▼

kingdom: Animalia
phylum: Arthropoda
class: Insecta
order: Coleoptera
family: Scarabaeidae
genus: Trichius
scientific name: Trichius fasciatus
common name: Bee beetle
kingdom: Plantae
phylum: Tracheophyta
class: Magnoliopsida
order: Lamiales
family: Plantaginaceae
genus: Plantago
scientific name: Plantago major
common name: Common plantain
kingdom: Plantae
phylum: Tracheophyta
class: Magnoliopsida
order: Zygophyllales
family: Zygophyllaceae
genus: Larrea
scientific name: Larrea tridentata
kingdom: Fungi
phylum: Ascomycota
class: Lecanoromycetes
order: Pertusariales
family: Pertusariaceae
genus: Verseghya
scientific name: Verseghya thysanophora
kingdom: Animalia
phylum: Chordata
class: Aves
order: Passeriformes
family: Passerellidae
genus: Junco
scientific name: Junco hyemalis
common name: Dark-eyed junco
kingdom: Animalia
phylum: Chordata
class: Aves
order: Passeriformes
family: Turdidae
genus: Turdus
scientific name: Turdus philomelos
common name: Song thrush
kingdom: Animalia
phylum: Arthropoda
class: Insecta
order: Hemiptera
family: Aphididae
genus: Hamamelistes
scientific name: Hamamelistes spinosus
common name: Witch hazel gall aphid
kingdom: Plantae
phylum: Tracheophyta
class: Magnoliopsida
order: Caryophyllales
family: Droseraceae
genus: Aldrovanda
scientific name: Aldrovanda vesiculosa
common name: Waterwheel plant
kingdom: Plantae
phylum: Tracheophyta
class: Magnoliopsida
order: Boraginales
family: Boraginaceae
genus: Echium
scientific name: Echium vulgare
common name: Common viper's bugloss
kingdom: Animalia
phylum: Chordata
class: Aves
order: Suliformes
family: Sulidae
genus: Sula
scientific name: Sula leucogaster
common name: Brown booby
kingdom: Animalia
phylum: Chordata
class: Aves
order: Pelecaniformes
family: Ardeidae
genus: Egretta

▲

▶ [To be done] Reproduce the records above word for word, from the first line through the line that contains "family: Pertusariaceae".

▶ [Result of this exercise]
kingdom: Animalia
phylum: Arthropoda
class: Insecta
order: Coleoptera
family: Scarabaeidae
genus: Trichius
scientific name: Trichius fasciatus
common name: Bee beetle
kingdom: Plantae
phylum: Tracheophyta
class: Magnoliopsida
order: Lamiales
family: Plantaginaceae
genus: Plantago
scientific name: Plantago major
common name: Common plantain
kingdom: Plantae
phylum: Tracheophyta
class: Magnoliopsida
order: Zygophyllales
family: Zygophyllaceae
genus: Larrea
scientific name: Larrea tridentata
kingdom: Fungi
phylum: Ascomycota
class: Lecanoromycetes
order: Pertusariales
family: Pertusariaceae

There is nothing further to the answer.